[start of Data supplied]

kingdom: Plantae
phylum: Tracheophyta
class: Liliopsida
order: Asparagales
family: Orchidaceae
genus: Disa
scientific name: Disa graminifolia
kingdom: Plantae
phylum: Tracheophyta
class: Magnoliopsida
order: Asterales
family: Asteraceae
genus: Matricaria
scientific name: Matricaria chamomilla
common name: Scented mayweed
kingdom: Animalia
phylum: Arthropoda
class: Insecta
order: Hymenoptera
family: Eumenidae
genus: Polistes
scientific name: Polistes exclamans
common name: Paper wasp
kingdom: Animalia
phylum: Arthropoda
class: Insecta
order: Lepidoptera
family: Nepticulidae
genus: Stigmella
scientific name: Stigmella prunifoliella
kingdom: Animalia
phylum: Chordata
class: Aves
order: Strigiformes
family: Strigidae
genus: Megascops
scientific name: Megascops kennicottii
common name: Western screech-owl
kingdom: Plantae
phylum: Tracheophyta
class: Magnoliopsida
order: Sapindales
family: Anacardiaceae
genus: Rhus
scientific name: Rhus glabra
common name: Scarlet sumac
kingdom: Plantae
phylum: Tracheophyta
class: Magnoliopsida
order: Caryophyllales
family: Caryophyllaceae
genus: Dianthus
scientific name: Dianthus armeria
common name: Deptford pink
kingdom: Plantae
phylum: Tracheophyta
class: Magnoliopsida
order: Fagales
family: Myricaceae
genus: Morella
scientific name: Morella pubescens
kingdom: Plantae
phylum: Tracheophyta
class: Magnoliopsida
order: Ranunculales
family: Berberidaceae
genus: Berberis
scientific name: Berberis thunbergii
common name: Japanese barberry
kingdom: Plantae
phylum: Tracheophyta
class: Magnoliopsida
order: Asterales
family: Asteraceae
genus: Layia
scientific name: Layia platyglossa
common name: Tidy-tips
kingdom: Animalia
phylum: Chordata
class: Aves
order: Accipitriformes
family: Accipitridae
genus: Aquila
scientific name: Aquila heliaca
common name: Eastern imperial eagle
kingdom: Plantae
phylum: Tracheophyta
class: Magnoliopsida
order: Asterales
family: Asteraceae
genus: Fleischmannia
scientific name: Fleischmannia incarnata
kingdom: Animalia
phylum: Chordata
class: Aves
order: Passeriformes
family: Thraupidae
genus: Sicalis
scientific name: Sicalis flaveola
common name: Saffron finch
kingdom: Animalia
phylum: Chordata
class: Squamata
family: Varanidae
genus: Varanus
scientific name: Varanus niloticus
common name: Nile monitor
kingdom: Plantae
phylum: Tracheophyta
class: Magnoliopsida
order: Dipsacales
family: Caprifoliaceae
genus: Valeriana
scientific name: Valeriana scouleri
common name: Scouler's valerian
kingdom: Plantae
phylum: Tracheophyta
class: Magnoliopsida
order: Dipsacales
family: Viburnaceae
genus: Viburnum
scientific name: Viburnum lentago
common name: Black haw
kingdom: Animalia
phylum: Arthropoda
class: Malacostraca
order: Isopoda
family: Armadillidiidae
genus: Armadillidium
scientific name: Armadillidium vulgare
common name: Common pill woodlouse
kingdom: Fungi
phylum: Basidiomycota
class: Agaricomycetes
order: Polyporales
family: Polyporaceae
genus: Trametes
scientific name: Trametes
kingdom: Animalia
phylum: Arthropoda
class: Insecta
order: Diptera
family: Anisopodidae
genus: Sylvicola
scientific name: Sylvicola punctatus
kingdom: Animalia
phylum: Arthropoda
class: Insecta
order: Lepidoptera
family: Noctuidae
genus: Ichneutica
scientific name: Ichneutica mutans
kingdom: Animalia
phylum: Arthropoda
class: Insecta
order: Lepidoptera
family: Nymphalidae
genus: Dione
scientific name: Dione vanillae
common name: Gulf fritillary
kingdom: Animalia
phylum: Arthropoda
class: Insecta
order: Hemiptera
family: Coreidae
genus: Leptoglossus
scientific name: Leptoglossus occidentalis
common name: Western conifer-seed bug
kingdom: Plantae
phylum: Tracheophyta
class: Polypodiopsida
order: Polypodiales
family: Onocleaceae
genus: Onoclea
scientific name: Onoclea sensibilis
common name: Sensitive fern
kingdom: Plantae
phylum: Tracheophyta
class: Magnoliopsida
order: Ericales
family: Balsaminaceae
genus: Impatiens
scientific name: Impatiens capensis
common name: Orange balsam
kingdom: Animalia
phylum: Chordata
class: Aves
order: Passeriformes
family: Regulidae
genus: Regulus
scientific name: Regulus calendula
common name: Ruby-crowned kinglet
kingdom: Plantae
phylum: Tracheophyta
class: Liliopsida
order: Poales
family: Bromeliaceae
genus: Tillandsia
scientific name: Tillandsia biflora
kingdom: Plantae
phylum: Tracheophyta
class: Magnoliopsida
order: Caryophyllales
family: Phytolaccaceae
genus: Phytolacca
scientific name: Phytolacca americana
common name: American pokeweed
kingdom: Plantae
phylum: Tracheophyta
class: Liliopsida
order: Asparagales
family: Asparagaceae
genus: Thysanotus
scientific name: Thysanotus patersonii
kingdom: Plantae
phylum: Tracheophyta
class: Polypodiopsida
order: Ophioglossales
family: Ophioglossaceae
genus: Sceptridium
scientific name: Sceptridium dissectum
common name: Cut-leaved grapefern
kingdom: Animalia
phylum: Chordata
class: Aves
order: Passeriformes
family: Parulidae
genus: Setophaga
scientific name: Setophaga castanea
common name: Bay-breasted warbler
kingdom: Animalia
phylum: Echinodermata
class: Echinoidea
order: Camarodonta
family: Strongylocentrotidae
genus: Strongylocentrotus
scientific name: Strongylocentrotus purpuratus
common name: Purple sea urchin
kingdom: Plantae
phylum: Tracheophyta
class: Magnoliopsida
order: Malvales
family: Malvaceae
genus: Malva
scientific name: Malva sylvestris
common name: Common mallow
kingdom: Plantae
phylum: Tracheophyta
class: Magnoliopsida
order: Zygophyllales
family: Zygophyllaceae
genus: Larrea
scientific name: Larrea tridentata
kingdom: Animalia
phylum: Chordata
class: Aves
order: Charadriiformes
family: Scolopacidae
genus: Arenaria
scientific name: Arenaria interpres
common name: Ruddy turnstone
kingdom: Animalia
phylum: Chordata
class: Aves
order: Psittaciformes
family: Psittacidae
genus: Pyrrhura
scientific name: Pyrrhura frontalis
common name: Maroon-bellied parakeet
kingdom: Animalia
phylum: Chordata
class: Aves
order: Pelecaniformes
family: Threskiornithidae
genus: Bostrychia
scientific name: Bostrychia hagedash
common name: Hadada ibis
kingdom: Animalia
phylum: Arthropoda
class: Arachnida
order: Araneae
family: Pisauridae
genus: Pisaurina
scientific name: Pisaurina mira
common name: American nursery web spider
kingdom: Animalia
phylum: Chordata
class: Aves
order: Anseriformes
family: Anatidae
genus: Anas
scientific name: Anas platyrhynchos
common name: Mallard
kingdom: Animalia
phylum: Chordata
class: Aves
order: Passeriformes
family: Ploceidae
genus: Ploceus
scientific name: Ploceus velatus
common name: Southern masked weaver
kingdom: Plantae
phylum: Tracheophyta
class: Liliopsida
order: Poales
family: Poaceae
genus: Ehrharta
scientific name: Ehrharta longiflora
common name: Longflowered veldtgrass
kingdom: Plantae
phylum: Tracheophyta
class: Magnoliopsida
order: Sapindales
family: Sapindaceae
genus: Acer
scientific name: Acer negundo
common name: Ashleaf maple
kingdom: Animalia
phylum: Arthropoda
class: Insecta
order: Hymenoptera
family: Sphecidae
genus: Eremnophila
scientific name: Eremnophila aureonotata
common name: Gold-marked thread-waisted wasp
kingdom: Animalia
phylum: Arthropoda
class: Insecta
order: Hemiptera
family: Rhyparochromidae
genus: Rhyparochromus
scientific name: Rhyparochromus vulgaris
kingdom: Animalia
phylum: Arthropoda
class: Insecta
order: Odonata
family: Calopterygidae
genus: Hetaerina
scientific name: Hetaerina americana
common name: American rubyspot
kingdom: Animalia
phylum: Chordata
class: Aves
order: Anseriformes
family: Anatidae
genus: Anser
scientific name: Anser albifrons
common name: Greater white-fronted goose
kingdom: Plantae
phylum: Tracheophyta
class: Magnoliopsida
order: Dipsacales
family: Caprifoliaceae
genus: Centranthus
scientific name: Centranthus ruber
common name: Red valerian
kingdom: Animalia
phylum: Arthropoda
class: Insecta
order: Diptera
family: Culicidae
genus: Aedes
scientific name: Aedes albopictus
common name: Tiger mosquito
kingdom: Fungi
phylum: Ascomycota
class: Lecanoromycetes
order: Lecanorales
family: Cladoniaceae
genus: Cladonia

[end of Data supplied]

### Stated problem
Substitute "division" for "phylum" in the data, starting with the line that contains "common name: Bay-breasted warbler" and going on through the line that contains "scientific name: Malva sylvestris". Give only those lines, with everything else unchanged.

### Solution for this problem
common name: Bay-breasted warbler
kingdom: Animalia
division: Echinodermata
class: Echinoidea
order: Camarodonta
family: Strongylocentrotidae
genus: Strongylocentrotus
scientific name: Strongylocentrotus purpuratus
common name: Purple sea urchin
kingdom: Plantae
division: Tracheophyta
class: Magnoliopsida
order: Malvales
family: Malvaceae
genus: Malva
scientific name: Malva sylvestris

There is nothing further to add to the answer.